Activity: Retype the data below in full, keeping every character as it is.

Records:

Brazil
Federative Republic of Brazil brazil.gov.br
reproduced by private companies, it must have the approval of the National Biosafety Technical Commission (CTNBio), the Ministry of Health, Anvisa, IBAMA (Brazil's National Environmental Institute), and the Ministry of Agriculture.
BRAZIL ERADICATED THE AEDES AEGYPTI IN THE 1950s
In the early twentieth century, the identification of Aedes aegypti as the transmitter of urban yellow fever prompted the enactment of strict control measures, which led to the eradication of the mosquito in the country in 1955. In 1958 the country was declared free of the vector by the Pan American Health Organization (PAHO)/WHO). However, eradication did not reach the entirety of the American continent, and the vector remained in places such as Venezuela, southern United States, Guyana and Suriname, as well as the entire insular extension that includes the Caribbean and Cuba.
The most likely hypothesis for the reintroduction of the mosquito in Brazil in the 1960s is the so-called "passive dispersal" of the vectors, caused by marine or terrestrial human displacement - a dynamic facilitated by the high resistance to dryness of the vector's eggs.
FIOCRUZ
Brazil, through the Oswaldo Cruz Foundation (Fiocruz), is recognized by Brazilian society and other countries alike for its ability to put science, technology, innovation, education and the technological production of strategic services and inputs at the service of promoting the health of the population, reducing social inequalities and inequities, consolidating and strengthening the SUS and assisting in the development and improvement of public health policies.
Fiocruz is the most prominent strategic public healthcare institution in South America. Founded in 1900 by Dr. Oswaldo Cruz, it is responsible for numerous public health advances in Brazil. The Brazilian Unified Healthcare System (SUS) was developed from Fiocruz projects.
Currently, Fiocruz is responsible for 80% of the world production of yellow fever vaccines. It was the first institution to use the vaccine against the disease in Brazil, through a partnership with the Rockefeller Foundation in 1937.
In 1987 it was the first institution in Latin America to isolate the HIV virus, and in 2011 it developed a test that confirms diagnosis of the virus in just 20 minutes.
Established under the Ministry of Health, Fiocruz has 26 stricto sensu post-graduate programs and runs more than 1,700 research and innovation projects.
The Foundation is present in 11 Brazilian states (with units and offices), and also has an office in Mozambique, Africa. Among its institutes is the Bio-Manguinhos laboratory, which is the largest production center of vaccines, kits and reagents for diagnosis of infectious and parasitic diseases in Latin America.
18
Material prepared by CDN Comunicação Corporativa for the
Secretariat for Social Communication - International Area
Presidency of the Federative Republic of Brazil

Expected answer:
Brazil
Federative Republic of Brazil brazil.gov.br
reproduced by private companies, it must have the approval of the National Biosafety Technical Commission (CTNBio), the Ministry of Health, Anvisa, IBAMA (Brazil's National Environmental Institute), and the Ministry of Agriculture.
BRAZIL ERADICATED THE AEDES AEGYPTI IN THE 1950s
In the early twentieth century, the identification of Aedes aegypti as the transmitter of urban yellow fever prompted the enactment of strict control measures, which led to the eradication of the mosquito in the country in 1955. In 1958 the country was declared free of the vector by the Pan American Health Organization (PAHO)/WHO). However, eradication did not reach the entirety of the American continent, and the vector remained in places such as Venezuela, southern United States, Guyana and Suriname, as well as the entire insular extension that includes the Caribbean and Cuba.
The most likely hypothesis for the reintroduction of the mosquito in Brazil in the 1960s is the so-called "passive dispersal" of the vectors, caused by marine or terrestrial human displacement - a dynamic facilitated by the high resistance to dryness of the vector's eggs.
FIOCRUZ
Brazil, through the Oswaldo Cruz Foundation (Fiocruz), is recognized by Brazilian society and other countries alike for its ability to put science, technology, innovation, education and the technological production of strategic services and inputs at the service of promoting the health of the population, reducing social inequalities and inequities, consolidating and strengthening the SUS and assisting in the development and improvement of public health policies.
Fiocruz is the most prominent strategic public healthcare institution in South America. Founded in 1900 by Dr. Oswaldo Cruz, it is responsible for numerous public health advances in Brazil. The Brazilian Unified Healthcare System (SUS) was developed from Fiocruz projects.
Currently, Fiocruz is responsible for 80% of the world production of yellow fever vaccines. It was the first institution to use the vaccine against the disease in Brazil, through a partnership with the Rockefeller Foundation in 1937.
In 1987 it was the first institution in Latin America to isolate the HIV virus, and in 2011 it developed a test that confirms diagnosis of the virus in just 20 minutes.
Established under the Ministry of Health, Fiocruz has 26 stricto sensu post-graduate programs and runs more than 1,700 research and innovation projects.
The Foundation is present in 11 Brazilian states (with units and offices), and also has an office in Mozambique, Africa. Among its institutes is the Bio-Manguinhos laboratory, which is the largest production center of vaccines, kits and reagents for diagnosis of infectious and parasitic diseases in Latin America.
18
Material prepared by CDN Comunicação Corporativa for the
Secretariat for Social Communication - International Area
Presidency of the Federative Republic of Brazil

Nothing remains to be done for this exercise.